Facebook new Messenger service reaches 500 million users
Social networking giant Facebook said its new messaging service now has more than 500 million users worldwide.
Users of the separate Messenger app have more than doubled from 200 million in April, the company said.
Facebook had faced a backlash after it announced it would be forcing users to download the app to send private messages to friends over the main Facebook service.
Users started being pushed to download the app - launched in 2011 - in July.
"Messaging is an important part of how people stay connected and since Messenger launched in 2011 we've been passionate about giving people a faster and more expressive way to communicate," said Facebook's director of product management Peter Martinazzi in a blog on Thursday.
In April, Facebook had told users that they would need to download a separate app to allow them to send videos, make free calls and chat with friends.
But, the tech giant was widely criticised by users that did not like the concept of leaving the Facebook website to another service to send messages.
That led to the iOS App Store review score for the recent version of the Messenger app to fall to one and half stars.
"Messenger was the first of our standalone apps, and unlike our core Facebook apps, it focused on one use case - messaging," Mr Martinazzi said.
"We've also continued to improve speed and reliability.

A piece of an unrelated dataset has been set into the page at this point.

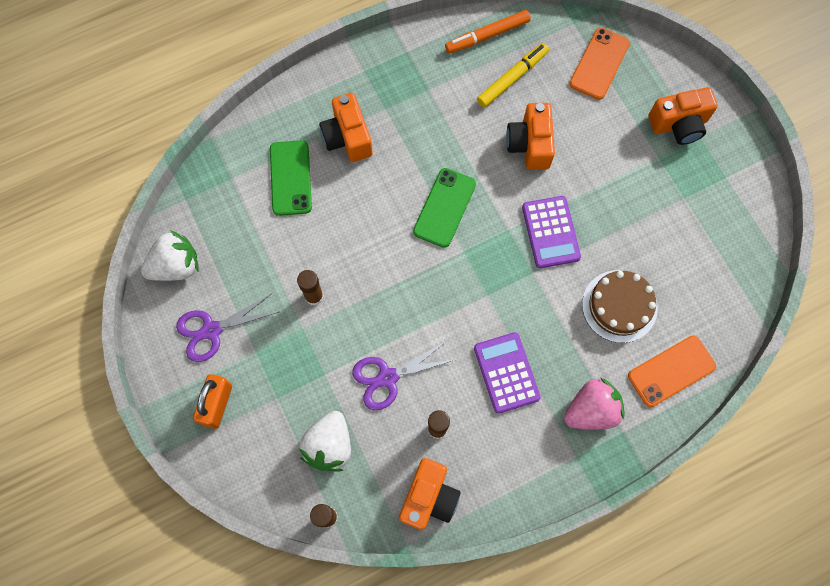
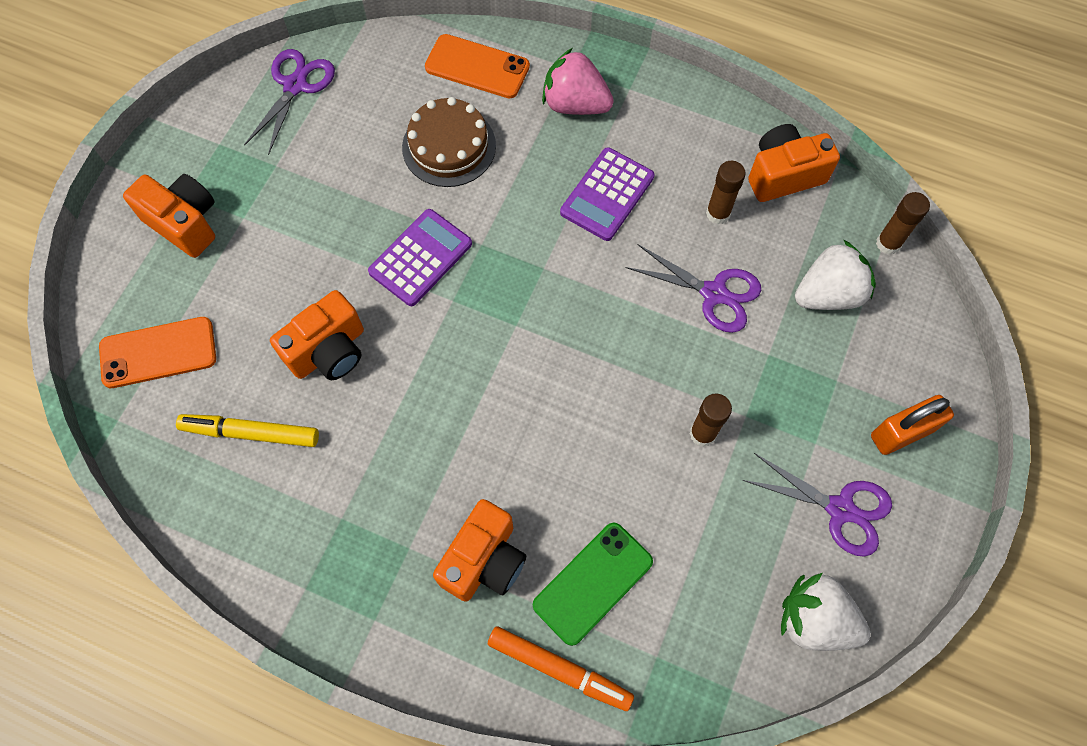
camera: 130 degrees left, 5 degrees down
(444, 208) = (482, 381): green phone -> none
(487, 36) = (208, 507): orange marker -> orange marker (559, 669)
(741, 249) = (295, 85): none -> purple scissors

Updates to Messenger ship every two weeks so it continues to evolve and improve," he added, indicating that Facebook plans to stick with the app despite the negative feedback.
Last week Facebook's chief executive Mark Zuckerberg acknowledged that forcing people to install another app was "a short term painful thing", but added that the benefit was that his firm could offer a "faster and more focused" experience.
One company watcher suggested that Facebook should be cautious about risks of creating too many separate apps.
"Facebook's key strategy is keeping people engaged within its world - whether it's the Messenger app or the core Facebook app," said Jack Kent, senior mobile analyst at the IHS Technology consultancy.
"It probably wouldn't want to go down the road of having a huge variety of separate apps, but if there is a clear and distinct difference in functionality, then having a standalone app does make sense."
Meanwhile, Facebook has been trying to get on the forefront of mobile messaging, and finalised a deal to buy popular messaging service WhatsApp last month for about $22bn (£13.8bn).
The mobile messaging app had more than 600 million monthly users at the time of the acquisition.